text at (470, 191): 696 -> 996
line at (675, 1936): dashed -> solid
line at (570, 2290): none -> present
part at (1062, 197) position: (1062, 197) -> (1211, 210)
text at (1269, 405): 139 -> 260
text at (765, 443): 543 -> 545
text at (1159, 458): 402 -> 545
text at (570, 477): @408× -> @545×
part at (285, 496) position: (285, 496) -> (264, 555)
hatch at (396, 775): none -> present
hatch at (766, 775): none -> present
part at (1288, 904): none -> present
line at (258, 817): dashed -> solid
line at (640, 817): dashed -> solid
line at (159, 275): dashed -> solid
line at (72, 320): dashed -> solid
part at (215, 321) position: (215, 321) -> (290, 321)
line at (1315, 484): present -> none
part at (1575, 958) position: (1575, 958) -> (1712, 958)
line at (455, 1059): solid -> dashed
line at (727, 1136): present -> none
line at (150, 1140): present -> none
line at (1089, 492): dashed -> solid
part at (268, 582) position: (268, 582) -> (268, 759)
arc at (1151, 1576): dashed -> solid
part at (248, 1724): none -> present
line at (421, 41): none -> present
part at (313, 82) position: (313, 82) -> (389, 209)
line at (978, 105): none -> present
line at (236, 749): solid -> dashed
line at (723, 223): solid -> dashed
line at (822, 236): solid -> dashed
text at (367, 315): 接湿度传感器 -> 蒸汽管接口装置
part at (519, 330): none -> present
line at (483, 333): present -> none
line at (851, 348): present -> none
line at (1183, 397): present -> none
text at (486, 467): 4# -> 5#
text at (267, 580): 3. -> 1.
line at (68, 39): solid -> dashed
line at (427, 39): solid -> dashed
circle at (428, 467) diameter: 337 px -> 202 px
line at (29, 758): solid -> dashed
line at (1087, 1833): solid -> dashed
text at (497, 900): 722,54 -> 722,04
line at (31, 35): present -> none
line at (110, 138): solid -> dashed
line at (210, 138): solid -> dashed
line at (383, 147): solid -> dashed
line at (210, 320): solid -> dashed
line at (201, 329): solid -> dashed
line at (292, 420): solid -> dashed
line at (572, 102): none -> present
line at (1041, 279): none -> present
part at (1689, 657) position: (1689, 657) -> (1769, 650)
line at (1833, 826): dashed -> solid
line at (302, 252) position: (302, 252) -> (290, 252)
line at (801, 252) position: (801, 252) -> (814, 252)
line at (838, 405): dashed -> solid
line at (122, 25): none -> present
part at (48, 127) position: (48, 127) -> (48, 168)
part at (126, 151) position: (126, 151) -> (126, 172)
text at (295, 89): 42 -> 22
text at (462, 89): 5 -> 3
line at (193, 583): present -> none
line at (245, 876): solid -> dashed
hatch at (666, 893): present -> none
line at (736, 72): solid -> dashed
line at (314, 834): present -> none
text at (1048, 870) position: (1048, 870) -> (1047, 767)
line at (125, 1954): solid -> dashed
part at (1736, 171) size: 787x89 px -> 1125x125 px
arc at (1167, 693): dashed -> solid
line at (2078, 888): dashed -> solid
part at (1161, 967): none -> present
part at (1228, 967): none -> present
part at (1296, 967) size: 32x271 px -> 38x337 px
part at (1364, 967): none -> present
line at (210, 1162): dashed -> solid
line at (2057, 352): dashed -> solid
# # # #
Reproduce the entries word for word, from the first one through the line with "line at (421, 41): none -> present".

text at (470, 191): 696 -> 996
line at (675, 1936): dashed -> solid
line at (570, 2290): none -> present
part at (1062, 197) position: (1062, 197) -> (1211, 210)
text at (1269, 405): 139 -> 260
text at (765, 443): 543 -> 545
text at (1159, 458): 402 -> 545
text at (570, 477): @408× -> @545×
part at (285, 496) position: (285, 496) -> (264, 555)
hatch at (396, 775): none -> present
hatch at (766, 775): none -> present
part at (1288, 904): none -> present
line at (258, 817): dashed -> solid
line at (640, 817): dashed -> solid
line at (159, 275): dashed -> solid
line at (72, 320): dashed -> solid
part at (215, 321) position: (215, 321) -> (290, 321)
line at (1315, 484): present -> none
part at (1575, 958) position: (1575, 958) -> (1712, 958)
line at (455, 1059): solid -> dashed
line at (727, 1136): present -> none
line at (150, 1140): present -> none
line at (1089, 492): dashed -> solid
part at (268, 582) position: (268, 582) -> (268, 759)
arc at (1151, 1576): dashed -> solid
part at (248, 1724): none -> present
line at (421, 41): none -> present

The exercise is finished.